Die Lösung von Foreign Affairs? Schließen Sie Deutschland mit den „goldenen Handschellen“ der EU ein. „Eine tiefere europäische militärische Integration würde die deutsche Macht einschränken, indem sie Deutschland einer kollektiven Entscheidungsfindung unterwirft.“
„Sie haben Deutschland nicht mit Europa verankert“, warnte Thatcher 1995. „Sie haben Europa an ein neues dominantes, vereintes Deutschland gebunden. Am Ende, meine Freunde, werden Sie feststellen, dass es nicht funktionieren wird.“
Fix behauptet das Gegenteil und verkennt, dass ein vereintes Europa die Macht Deutschlands von einer Bedrohung für seine Nachbarn zu einer erneuten Bedrohung für die Welt ausweiten würde.

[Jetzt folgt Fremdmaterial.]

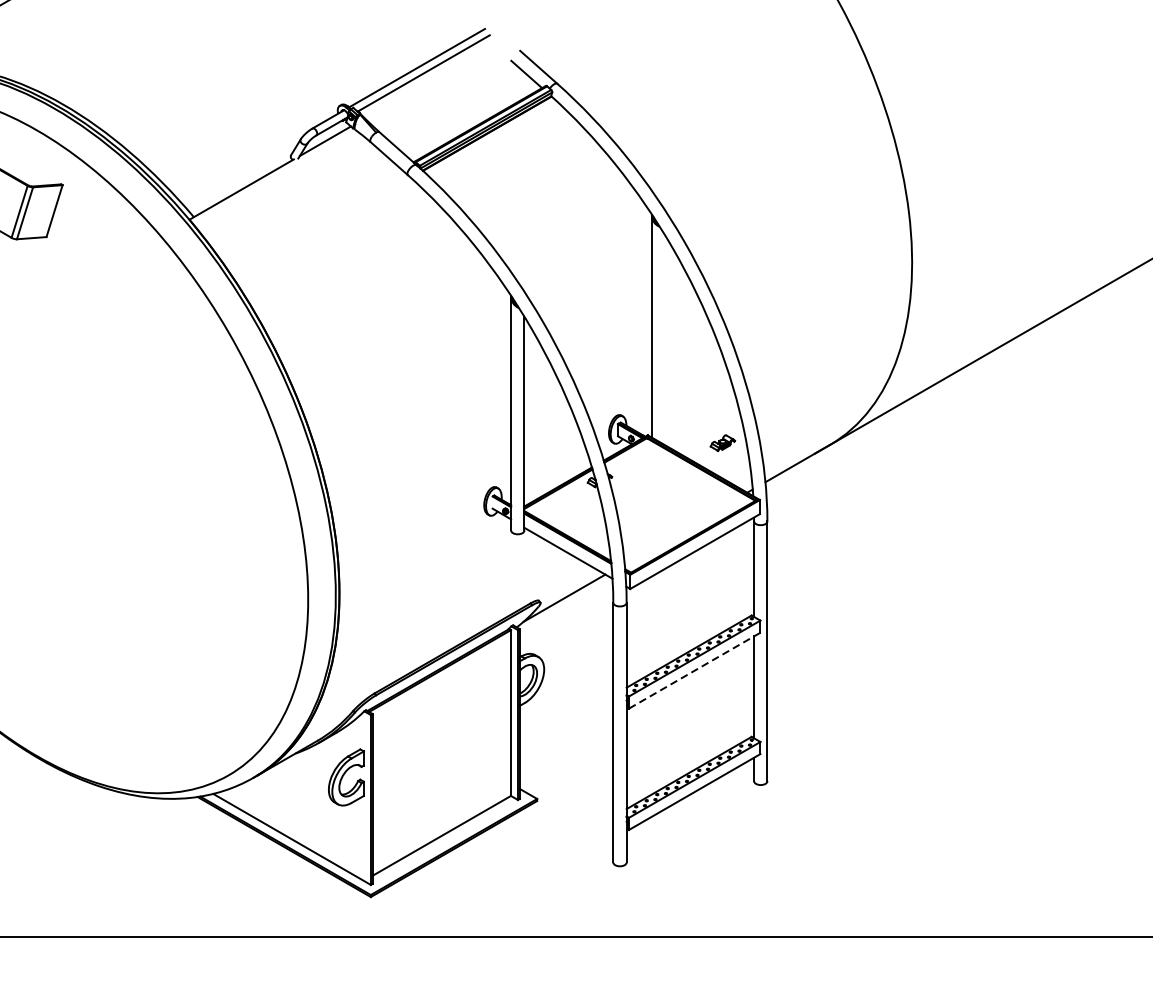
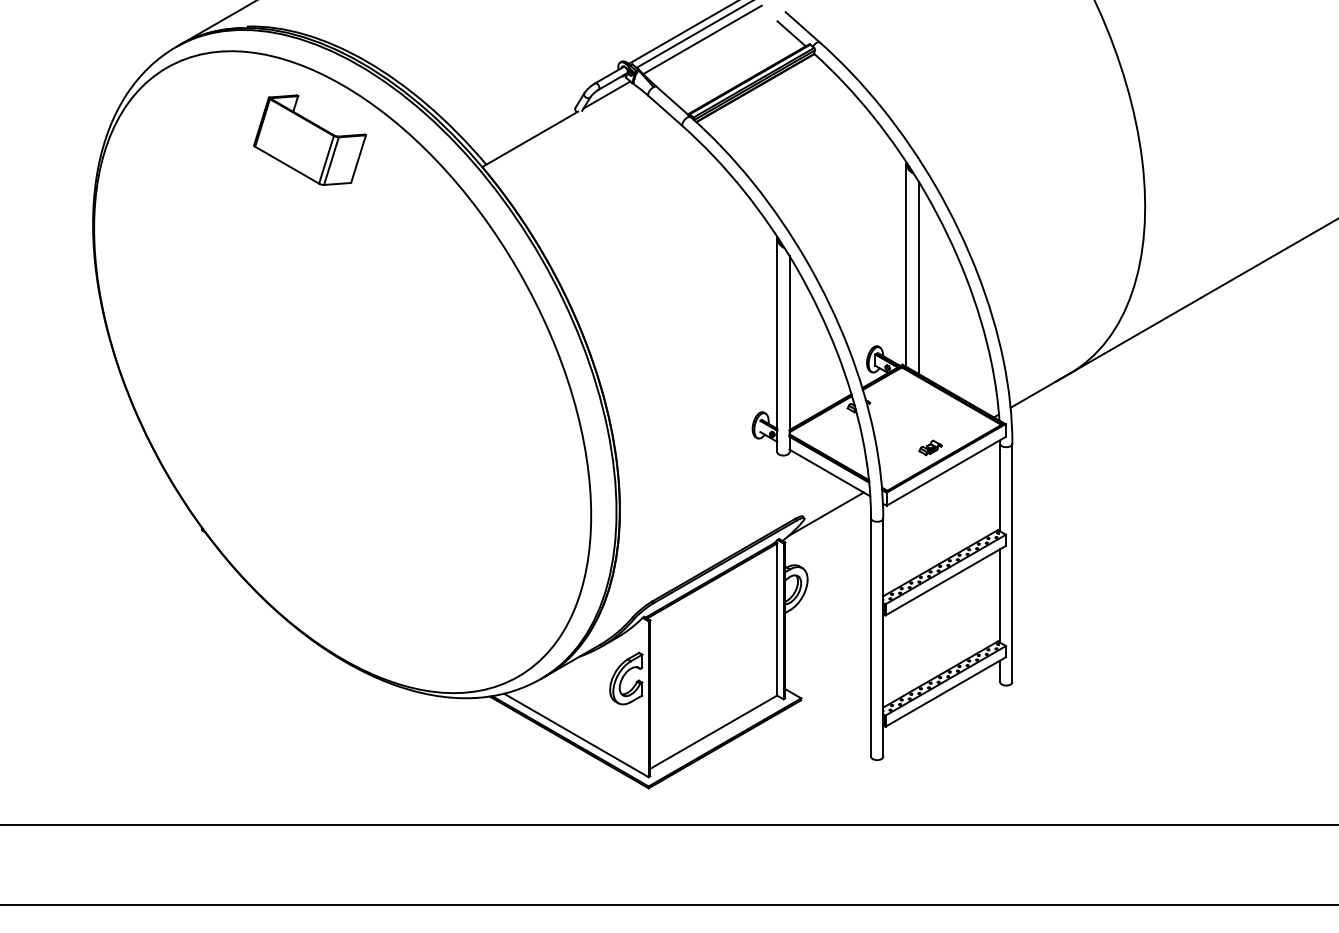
line: (429, 80) -> (702, 39), added
line: (665, 340) -> (918, 277), added
part: (722, 442) -> (930, 447), moved
line: (694, 670) -> (945, 580), dashed -> solid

Der unsichtbare Schlüssel: Angesichts der jahrhundertelangen Kriegsgeschichte Europas zweifelt Fix wahrscheinlich an der Fähigkeit Europas, effektiv zusammenzuarbeiten, und an der Fähigkeit Deutschlands, das Ganze zu dominieren. Sie verkennt die Rolle, die die katholische Kirche dabei spielen wird, Europa zusammenzuführen und die Vorherrschaft Deutschlands auf eine Weise zu zementieren, wie es Berlin allein nie könnte.
Die Redakteure von Foreign Affairs verfügen über ein gutes Verständnis der Geschichte, so dass sie wichtige Trends erkennen und wissen, wie sie sich in der Zukunft entwickeln könnten. Aber wenn Sie genauer wissen wollen, was passieren wird, brauchen Sie die biblische Prophezeiung.